The Italians had stormed to the final with 3-0 victories over both Liverpool and Marseille and here they did the same thing to the German champions. Fast start, intense pressure – and attack like you mean it.

The first goal came after just 12 minutes when Koopmeiners played a quick perceptive pass inside for Zappacosta, who surged clear of Grimaldo and crossed low. Lookman stole in on the blindside of the fatally hesitant Exequiel Palacios and shot high into the net.

The second goal came 12 minutes after that, and it felt like the kind of thing Ireland fans have seen so much of at the Aviva: a banal mistake punished to the maximum extent by a stunning finish.

Leverkusen keeper Matej Kovar, who had been playing the ball short all night, decided to go long for once, but Amine Adli’s header missed Florian Wirtz and instead bounced to Lookman in the inside left position. There were plenty of Leverkusen defenders between him and the goal but Lookman went through Xhaka with a nutmeg before whipping a sensational shot into the far corner.

Grimaldo, a revelation this season for Leverkusen from left wing-back, played in an attacking midfield role off the striker, Adli, and he missed Leverkusen’s two best chances of the first half: the first one missing his kick after Frimpong’s pace had created the opening, the second one hitting it straight at the keeper when a simple lob looked on.

Bayer Leverkusen's head coach Xabi Alonso gives out to the officials during the Europa League final at the Aviva Stadium. Photograph: Oli Scarff/AFP via Getty Images
Bayer Leverkusen's head coach Xabi Alonso gives out to the officials during the Europa League final at the Aviva Stadium. Photograph: Oli Scarff/AFP via Getty Images

Trailing 2-0 at half-time was not the worst situation Alonso had faced at half-time in a European final. His team had recovered from 3-0 at Istanbul. Alonso sent on a striker, Victor Boniface, for a central defender, Josip Stanisic, but kept the same shape: Grimaldo moved back into his usual left wing-back position and Piero Hincapie moving back into central defence.

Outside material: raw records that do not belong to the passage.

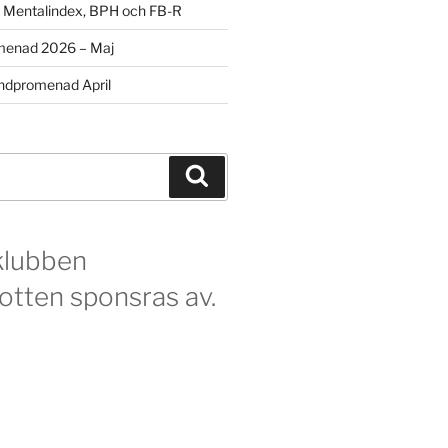
m Mentalindex, BPH och FB-R
menad 2026 – Maj
dpromenad April
Sök
klubben
otten sponsras av.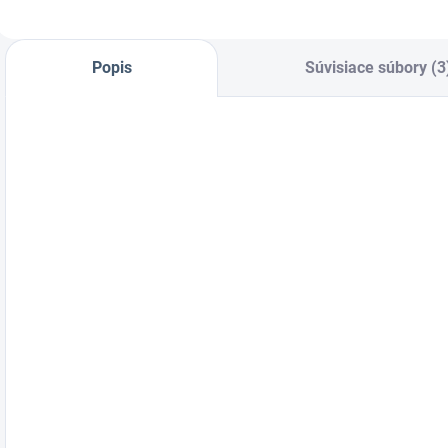
k
Popis
Súvisiace súbory (3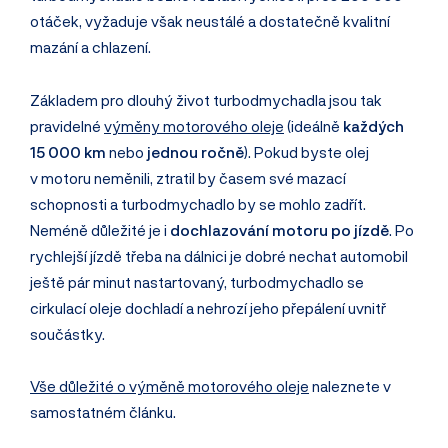
otáček, vyžaduje však neustálé a dostatečně kvalitní
mazání a chlazení.
Základem pro dlouhý život turbodmychadla jsou tak
pravidelné
výměny motorového oleje
(ideálně
každých
15 000 km
nebo
jednou ročně
). Pokud byste olej
v motoru neměnili, ztratil by časem své mazací
schopnosti a turbodmychadlo by se mohlo zadřít.
Neméně důležité je i
dochlazování motoru po jízdě
. Po
rychlejší jízdě třeba na dálnici je dobré nechat automobil
ještě pár minut nastartovaný, turbodmychadlo se
cirkulací oleje dochladí a nehrozí jeho přepálení uvnitř
součástky.
Vše důležité o výměně motorového oleje
naleznete v
samostatném článku.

Leverkusen had been 2-0 down on three previous occasions in this Europa League campaign and always recovered to draw or win. But they had not yet faced a team as fierce and clever as Atalanta. The comeback everyone expected never materialised.

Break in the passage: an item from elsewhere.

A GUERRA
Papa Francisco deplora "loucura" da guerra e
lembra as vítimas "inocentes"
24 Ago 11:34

Instead it was the Italians who got the killer third with 15 minutes to go. Centre-forward Gianluca Scamacca, who had endured a pretty poor night until that point, beat Tapsoba and passed outside to Lookman, who threw a stepover before blasting into the far top corner with his left. It was the goal of a player ablaze with confidence, and the first hat-trick in a European Final since Pierino Prati scored one for Milan against Ajax in 1969.

Coming when it did, everybody understood what it meant. “Defeat is not in your vocabulary, you don’t understand the concept,” a journalist had told Xhaka the previous night. In the 52nd match of their season, Leverkusen and defeat were finally going to get reacquainted.

Atalanta are deserving and magnificent winners. They smashed the biggest sides left in the competition, one after another. Who could begrudge the joy of their outstanding coach, Gian Piero Gasperini, winning the first trophy of his career at the age of 66?

Leverkusen still have the German Cup final to come this weekend. A domestic double would mean this still is – and will surely remain – the greatest season in their history. But the chance to do what no club has ever done will not come again.

Of course, it would have been great to see a team do it – especially a team like Leverkusen – not a state-funded superclub or a quasi-national team – a team nobody could have dreamed would get close to this.

And at the same time, maybe it’s better for football if nobody ever achieves the perfect season, that the dream of invincibility remains an uncatchable white whale, forever out of reach.